My husband and I would like to give a big shout out of thanks to the New Mexico State Police for their heroic effort during this recent snowstorm.
We were camping in the mountains of the Santa Fe National Forest when it hit. We woke up Monday morning to 10 inches of snow, and it was still falling fast and furious.
We were in a remote location about a half mile from a main forest road. We couldn’t see the roads. Nobody else would be able to see them to get to us.
We thought we might be able to break a track with the truck first, then go back and get the trailer. When we were a short way down, we decided we’d better see if we could get back up. We couldn’t.
We started shoveling, slowly making progress, when we slid, hit a hidden stump and broke our back axle. We were stranded.
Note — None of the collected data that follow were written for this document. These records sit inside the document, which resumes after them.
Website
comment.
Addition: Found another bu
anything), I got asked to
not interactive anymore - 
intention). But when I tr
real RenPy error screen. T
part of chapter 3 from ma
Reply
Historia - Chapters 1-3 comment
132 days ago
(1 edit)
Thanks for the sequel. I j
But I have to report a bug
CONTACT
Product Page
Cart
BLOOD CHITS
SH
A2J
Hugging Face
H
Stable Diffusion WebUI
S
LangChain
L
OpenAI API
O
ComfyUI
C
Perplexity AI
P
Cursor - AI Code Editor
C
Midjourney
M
We would run out of propane in about two days. There’s no internet service in the forest and no ability to make phone calls from where we were, but we could send and receive texts, hit or miss.
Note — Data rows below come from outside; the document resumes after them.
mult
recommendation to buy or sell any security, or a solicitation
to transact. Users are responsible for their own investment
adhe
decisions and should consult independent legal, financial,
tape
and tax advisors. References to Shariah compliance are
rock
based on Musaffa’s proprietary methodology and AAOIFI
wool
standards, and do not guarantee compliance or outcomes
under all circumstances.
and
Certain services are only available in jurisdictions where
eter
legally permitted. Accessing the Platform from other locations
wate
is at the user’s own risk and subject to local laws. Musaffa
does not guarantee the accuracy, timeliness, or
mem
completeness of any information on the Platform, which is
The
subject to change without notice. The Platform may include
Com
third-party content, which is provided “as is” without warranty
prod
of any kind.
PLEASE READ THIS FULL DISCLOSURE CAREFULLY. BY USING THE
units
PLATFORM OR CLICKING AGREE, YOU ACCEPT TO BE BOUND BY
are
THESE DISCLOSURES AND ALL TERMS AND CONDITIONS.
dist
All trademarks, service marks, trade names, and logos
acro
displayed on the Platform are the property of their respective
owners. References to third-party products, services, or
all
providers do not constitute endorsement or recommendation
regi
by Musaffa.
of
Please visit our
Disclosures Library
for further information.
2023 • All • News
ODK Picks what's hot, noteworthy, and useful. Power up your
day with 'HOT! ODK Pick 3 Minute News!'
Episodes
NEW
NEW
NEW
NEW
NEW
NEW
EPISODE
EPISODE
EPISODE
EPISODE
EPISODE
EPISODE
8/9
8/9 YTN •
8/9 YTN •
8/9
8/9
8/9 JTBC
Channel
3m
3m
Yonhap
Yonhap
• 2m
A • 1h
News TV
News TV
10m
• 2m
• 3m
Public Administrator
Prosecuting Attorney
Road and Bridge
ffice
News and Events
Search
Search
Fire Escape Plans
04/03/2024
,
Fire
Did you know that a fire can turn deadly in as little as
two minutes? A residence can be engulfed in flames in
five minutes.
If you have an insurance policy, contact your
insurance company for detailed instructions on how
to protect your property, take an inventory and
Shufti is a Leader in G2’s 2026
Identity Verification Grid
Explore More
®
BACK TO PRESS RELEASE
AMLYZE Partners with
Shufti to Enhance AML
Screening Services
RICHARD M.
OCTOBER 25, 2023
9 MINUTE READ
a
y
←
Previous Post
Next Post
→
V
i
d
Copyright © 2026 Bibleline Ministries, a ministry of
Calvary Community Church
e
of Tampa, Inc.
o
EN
I texted the Santa Fe Forest Service. Never got a response. I was finally able to get a text through to my daughter in Rio Rancho, asking her to call them.
They told her they didn’t have the equipment to rescue us and to call the State Police. She did, and let us know they were sending officers to find us.
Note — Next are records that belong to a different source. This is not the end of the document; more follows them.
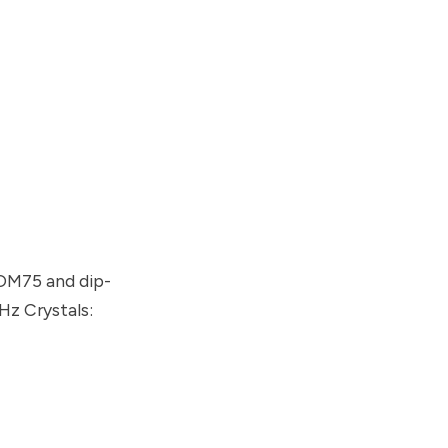
OM75 and dip-
Hz Crystals: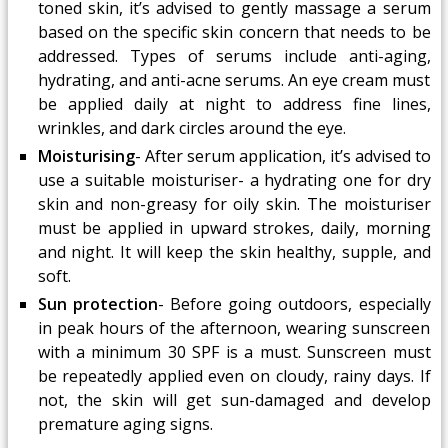
toned skin, it’s advised to gently massage a serum
based on the specific skin concern that needs to be
addressed. Types of serums include anti-aging,
hydrating, and anti-acne serums. An eye cream must
be applied daily at night to address fine lines,
wrinkles, and dark circles around the eye.
Moisturising
- After serum application, it’s advised to
use a suitable moisturiser- a hydrating one for dry
skin and non-greasy for oily skin. The moisturiser
must be applied in upward strokes, daily, morning
and night. It will keep the skin healthy, supple, and
soft.
Sun protection
- Before going outdoors, especially
in peak hours of the afternoon, wearing sunscreen
with a minimum 30 SPF is a must. Sunscreen must
be repeatedly applied even on cloudy, rainy days. If
not, the skin will get sun-damaged and develop
premature aging signs.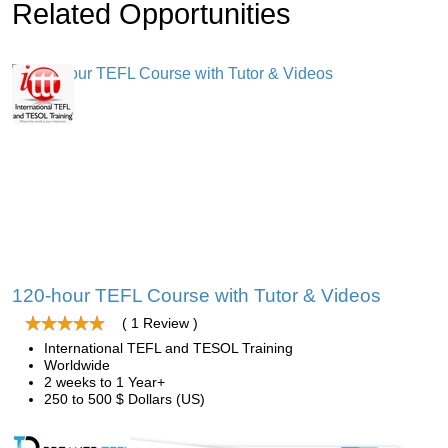
Related Opportunities
120-hour TEFL Course with Tutor & Videos
( 1 Review )
International TEFL and TESOL Training
Worldwide
2 weeks to 1 Year+
250 to 500 $ Dollars (US)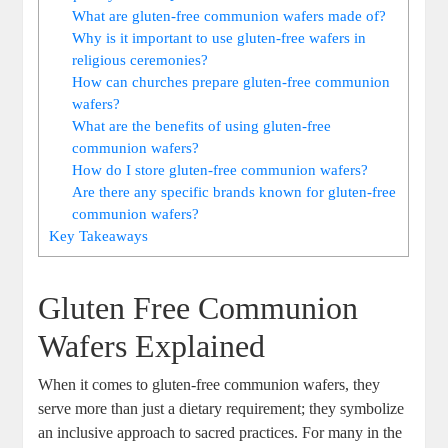
What are gluten-free‍ communion wafers made of?
Why is it important to use gluten-free wafers in
religious ceremonies?
How can churches prepare gluten-free communion
wafers?
What are the benefits of using gluten-free
communion wafers?
How ⁣do I store gluten-free communion wafers?
Are there any specific⁢ brands ⁤known for gluten-free
⁣communion ⁢wafers?
Key Takeaways
Gluten Free⁤ Communion
Wafers Explained
When it comes to gluten-free communion wafers, they
serve ⁣more than just⁤ a dietary requirement; they symbolize‌
an inclusive approach ‌to sacred practices. For ⁤many ⁣in the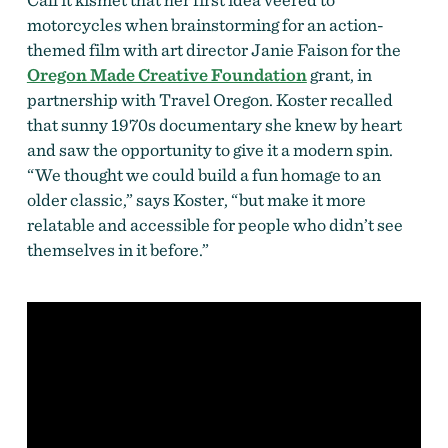
motorcycles when brainstorming for an action-
themed film with art director Janie Faison for the
Oregon Made Creative Foundation
grant, in
partnership with Travel Oregon. Koster recalled
that sunny 1970s documentary she knew by heart
and saw the opportunity to give it a modern spin.
“We thought we could build a fun homage to an
older classic,” says Koster, “but make it more
relatable and accessible for people who didn’t see
themselves in it before.”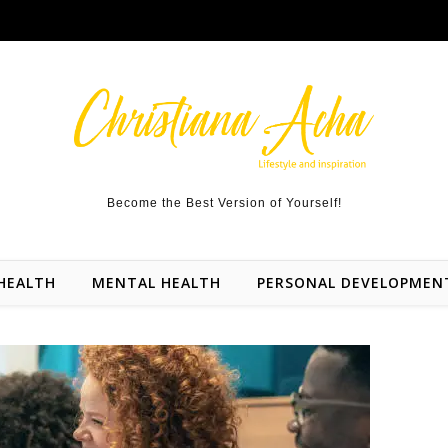
Become the Best Version of Yourself!
HEALTH
MENTAL HEALTH
PERSONAL DEVELOPMEN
The State Police called for a plow and sent out a phenomenal team of officers in four big trucks and an ATV. Through several delayed texts, we were able to tell the officers to let us know when they were close and we would try to walk down to the main forest road to meet them.
Just before dark, we got the text saying they were at junction 69/103 and were heading up 103 toward us. Fearfully, we headed out in snow that was now thigh-high, praying we could find our way.
Without a point of reference, everything in the forest looks the same. In snow that deep, every step is exhausting.
I am 67 years old, and my husband is 69. After about 15 minutes of trudging, I was already finding it hard to keep my legs going.
We still had about 30 minutes before we would make it to the main road. Thank God we did find it.
We made our way to the junction, where the officers were finally able to find us.
These men were incredibly kind and compassionate. They told us they would never have given up.
They not only rescued us that night, but worked tirelessly rescuing numerous other campers, ranchers and motorists as well. They not only got us off the mountain, but also took us the entire 70-plus miles to our doorstep on treacherous roads.
We owe them a debt of gratitude that we can never repay.